# Work required
Up to and including the final line, please copy every line exactly, starting from the one that contains "- **Large Cards**" in the material below.

# Records shown
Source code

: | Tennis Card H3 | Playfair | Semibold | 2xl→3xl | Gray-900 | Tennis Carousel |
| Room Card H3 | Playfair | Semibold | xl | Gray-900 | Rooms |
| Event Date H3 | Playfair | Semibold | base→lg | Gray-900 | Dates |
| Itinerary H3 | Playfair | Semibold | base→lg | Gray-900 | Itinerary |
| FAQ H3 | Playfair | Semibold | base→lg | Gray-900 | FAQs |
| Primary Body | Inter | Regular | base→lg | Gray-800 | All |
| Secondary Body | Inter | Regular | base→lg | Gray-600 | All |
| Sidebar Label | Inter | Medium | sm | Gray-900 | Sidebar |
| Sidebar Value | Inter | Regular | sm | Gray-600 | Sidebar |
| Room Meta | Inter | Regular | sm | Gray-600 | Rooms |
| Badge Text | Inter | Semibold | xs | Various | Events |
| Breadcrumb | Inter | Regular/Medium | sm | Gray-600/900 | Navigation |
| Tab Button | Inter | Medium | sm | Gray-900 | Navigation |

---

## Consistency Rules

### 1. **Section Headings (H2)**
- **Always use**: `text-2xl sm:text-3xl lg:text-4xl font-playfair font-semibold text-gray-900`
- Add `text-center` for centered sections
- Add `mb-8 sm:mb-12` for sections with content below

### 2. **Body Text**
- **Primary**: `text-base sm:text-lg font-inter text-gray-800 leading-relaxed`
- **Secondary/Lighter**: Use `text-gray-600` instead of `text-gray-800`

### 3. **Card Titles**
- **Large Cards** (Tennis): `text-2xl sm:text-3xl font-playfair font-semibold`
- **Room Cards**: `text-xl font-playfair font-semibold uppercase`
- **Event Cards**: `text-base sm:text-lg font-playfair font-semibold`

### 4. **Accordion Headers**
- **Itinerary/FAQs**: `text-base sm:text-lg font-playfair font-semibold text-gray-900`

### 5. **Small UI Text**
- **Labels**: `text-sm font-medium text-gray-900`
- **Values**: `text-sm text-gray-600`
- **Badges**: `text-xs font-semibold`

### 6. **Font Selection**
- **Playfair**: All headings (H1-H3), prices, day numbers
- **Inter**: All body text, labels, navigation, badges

# Response
- **Large Cards** (Tennis): `text-2xl sm:text-3xl font-playfair font-semibold`
- **Room Cards**: `text-xl font-playfair font-semibold uppercase`
- **Event Cards**: `text-base sm:text-lg font-playfair font-semibold`

### 4. **Accordion Headers**
- **Itinerary/FAQs**: `text-base sm:text-lg font-playfair font-semibold text-gray-900`

### 5. **Small UI Text**
- **Labels**: `text-sm font-medium text-gray-900`
- **Values**: `text-sm text-gray-600`
- **Badges**: `text-xs font-semibold`

### 6. **Font Selection**
- **Playfair**: All headings (H1-H3), prices, day numbers
- **Inter**: All body text, labels, navigation, badges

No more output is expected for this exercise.